Menurutnya, salah satu syarat untuk melakukan diversi yaitu maksimal ancaman tujuh tahun, telah membuat ruang gerak untuk melakukan diversi terhadap anak menjadi lebih sempit. Ia mengatakan bahwa menyidangkan perkara orang dewasa lebih mudah, karena rentang waktu dan kebebasan untuk melakukan penahanan lebih lebar dibandingkan dengan anak.

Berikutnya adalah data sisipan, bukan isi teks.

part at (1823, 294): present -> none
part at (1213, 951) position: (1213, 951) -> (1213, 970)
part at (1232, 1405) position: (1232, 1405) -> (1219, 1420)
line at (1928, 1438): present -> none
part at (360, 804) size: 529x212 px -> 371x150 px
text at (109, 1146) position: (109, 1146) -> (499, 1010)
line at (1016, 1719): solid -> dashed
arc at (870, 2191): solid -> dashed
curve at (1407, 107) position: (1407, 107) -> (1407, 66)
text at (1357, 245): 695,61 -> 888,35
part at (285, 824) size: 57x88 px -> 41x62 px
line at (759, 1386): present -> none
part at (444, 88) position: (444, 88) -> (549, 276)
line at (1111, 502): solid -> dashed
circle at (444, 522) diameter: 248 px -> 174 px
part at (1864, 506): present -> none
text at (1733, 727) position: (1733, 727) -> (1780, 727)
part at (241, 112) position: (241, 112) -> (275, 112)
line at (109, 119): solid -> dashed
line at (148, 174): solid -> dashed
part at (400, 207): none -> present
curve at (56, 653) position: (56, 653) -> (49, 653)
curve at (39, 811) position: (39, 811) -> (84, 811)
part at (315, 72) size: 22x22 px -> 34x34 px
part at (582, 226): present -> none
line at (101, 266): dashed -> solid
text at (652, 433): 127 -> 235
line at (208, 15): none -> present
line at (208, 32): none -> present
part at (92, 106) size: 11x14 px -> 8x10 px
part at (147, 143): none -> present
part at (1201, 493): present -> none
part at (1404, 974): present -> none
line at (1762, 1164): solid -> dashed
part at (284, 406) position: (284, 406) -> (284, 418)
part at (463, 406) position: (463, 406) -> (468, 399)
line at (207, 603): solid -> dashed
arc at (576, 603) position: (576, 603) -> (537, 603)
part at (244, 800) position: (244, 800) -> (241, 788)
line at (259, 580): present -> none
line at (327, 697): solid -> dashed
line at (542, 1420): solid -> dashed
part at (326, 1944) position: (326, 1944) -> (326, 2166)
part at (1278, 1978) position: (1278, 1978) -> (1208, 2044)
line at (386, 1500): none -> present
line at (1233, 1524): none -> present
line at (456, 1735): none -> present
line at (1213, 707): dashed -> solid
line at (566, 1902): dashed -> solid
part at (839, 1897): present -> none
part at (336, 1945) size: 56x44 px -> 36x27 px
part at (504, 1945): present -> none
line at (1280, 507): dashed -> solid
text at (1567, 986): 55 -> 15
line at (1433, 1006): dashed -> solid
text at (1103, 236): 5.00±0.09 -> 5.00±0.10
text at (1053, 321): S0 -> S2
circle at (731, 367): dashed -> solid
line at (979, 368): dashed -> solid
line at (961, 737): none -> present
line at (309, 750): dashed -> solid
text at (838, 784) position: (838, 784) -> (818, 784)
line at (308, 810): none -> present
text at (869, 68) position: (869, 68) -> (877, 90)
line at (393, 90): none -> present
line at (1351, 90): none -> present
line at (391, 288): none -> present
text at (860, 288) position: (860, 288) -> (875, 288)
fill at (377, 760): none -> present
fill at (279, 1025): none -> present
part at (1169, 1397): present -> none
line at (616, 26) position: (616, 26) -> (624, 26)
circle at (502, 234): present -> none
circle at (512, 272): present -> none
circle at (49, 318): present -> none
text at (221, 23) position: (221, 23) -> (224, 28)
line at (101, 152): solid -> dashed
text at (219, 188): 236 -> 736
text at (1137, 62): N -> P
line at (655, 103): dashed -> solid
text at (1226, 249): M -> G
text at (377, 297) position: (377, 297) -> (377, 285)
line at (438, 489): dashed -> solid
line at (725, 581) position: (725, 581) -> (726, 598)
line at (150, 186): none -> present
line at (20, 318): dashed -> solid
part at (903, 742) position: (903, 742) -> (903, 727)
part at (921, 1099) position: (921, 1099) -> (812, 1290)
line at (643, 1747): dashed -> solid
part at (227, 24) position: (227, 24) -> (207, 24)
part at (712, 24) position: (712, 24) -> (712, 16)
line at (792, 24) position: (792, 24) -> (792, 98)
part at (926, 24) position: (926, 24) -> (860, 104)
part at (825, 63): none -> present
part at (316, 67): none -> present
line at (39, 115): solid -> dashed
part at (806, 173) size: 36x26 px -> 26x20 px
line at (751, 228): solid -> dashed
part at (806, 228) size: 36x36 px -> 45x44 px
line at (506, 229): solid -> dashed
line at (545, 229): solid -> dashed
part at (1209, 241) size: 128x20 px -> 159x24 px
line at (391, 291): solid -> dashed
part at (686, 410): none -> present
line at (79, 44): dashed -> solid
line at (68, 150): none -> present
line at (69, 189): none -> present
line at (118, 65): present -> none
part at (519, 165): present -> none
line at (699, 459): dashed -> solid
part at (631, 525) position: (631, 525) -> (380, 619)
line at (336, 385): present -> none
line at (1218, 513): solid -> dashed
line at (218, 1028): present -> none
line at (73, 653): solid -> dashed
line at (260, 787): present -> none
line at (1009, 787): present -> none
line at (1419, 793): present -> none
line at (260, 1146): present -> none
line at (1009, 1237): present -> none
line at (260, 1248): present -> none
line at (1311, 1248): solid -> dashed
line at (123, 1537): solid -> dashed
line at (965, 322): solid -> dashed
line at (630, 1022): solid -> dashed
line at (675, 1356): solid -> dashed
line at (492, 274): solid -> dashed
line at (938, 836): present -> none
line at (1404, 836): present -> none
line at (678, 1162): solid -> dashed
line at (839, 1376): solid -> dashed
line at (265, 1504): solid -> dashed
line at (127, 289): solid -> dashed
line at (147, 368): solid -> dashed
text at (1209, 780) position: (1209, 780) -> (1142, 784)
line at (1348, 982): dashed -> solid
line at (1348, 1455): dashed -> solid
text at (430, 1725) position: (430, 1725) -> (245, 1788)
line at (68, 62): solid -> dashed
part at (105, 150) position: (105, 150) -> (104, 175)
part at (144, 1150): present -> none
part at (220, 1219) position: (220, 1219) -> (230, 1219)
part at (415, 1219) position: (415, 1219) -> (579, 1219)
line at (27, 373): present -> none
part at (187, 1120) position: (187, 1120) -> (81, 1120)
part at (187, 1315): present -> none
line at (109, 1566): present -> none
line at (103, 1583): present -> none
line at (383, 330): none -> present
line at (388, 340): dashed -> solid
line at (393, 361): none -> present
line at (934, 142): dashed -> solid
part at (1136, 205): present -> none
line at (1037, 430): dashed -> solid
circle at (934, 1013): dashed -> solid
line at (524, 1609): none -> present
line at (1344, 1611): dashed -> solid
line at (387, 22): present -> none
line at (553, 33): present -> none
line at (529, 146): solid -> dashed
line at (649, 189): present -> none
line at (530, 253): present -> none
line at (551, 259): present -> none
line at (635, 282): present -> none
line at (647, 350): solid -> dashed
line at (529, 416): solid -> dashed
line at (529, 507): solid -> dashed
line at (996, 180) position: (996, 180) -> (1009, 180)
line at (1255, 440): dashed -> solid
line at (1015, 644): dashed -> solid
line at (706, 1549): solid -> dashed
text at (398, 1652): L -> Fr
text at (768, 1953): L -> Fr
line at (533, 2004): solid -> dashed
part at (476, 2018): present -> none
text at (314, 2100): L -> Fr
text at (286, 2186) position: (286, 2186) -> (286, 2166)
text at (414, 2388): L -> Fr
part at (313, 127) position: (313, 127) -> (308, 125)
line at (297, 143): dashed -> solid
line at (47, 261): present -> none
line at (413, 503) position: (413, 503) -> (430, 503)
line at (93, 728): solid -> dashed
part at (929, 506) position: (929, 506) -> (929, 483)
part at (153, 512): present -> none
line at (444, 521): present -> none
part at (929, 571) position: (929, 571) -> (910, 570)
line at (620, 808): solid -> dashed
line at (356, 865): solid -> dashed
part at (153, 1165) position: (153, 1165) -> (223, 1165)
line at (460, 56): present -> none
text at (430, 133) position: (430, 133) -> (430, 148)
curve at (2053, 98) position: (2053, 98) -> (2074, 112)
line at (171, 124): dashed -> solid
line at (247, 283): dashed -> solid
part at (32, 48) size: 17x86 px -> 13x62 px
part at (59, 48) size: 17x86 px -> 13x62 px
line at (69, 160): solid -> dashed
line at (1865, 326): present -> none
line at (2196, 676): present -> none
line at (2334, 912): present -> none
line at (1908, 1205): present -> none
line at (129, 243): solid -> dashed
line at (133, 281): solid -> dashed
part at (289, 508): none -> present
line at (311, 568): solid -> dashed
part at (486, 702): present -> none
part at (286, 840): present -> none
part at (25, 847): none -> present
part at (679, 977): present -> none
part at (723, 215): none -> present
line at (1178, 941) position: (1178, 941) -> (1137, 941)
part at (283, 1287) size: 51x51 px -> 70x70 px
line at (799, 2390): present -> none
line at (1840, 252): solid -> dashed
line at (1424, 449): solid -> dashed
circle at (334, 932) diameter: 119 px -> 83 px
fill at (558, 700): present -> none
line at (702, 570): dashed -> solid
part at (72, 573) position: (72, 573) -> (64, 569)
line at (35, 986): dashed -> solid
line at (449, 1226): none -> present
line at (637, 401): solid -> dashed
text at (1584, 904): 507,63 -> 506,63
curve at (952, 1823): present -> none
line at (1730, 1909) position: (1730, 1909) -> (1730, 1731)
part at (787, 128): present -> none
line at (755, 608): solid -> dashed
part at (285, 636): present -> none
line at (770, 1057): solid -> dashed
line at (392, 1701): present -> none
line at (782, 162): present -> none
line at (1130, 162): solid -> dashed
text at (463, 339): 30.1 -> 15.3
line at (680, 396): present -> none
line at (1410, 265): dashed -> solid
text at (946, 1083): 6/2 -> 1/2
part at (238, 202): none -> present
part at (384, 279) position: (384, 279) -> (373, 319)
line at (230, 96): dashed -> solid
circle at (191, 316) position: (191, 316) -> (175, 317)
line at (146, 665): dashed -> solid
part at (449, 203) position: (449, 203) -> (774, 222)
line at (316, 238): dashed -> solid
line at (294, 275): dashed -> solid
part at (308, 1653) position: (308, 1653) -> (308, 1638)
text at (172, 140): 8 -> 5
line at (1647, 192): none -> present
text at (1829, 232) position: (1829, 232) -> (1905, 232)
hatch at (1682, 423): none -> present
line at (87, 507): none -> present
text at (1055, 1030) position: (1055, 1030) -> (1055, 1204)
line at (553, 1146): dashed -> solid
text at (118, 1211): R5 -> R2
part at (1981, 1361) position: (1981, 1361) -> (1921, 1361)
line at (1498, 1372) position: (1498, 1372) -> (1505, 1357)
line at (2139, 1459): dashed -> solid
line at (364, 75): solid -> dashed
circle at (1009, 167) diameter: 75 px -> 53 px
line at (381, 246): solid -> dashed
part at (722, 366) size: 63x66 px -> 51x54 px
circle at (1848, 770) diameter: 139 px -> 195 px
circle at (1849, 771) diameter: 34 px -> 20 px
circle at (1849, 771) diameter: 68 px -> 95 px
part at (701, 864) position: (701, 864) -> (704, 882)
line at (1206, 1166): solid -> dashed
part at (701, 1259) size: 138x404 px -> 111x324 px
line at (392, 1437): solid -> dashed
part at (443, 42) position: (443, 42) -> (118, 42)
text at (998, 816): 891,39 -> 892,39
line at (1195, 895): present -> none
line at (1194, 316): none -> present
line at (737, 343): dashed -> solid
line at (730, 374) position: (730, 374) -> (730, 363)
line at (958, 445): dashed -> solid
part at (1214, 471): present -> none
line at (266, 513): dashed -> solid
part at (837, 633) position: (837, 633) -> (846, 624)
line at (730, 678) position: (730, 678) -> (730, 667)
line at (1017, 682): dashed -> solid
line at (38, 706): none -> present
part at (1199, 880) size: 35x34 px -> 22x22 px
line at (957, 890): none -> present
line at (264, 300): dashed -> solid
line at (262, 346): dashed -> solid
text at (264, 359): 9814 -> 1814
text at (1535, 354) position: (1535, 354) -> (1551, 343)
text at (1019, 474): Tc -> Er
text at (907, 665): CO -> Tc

Maka dari itu, sejauh pengetahuannya, hingga saat ini belum ada anak yang di diversi secara resmi.



Saat ini, Rahmat mengungkapkan bahwa deradikalisasi adalah program pembinaan yang ditawarkan kepada para narapidana terorisme untuk dapat diikuti. Namun yang jadi pertanyaannya, apakah nanti deradikalisasi akan disamakan atau menuju kepada rehabilitasi yang ada di Undang-Undang Narkotika, yang mana rehabilitasi merupakan putusan pengadilan.




“Deradikalisasi menjadi penting bahkan sel narapidana pun harus dipisahkan, jangan sampai ketika menempatkan orang di sini, kita malah nanti membuat dia bisa meradikalisasi orang lain. Kita kan menghindari itu, bagaimana supaya orang yang tidak radikal tidak terkontaminasi, bagaimana orang yang radikal menjadi tidak radikal, dan bagaimana orang radikal tidak punya kesempatan meradikalisasi orang lain. Ini adalah pekerjaan berat, ke depannya KUHP ini akan banyak kesempatan untuk bisa digunakan dalam hal deradikalisasi,” tegasnya.



Hadir sebagai penanggap, Deputi Direktur Bidang Program Indonesia Judicial Research Society, Adery Ardhan Saputro dan Senior Partner AdhyAksaraGautama, Garnadi Walanda, yang masing-masing memberikan tanggapannya mengenai TPPT di dalam KUHP Baru. Acara kemudian dilanjutkan dengan sesi tanya jawab oleh para peserta yang hadir secara luring dan daring kepada para narasumber.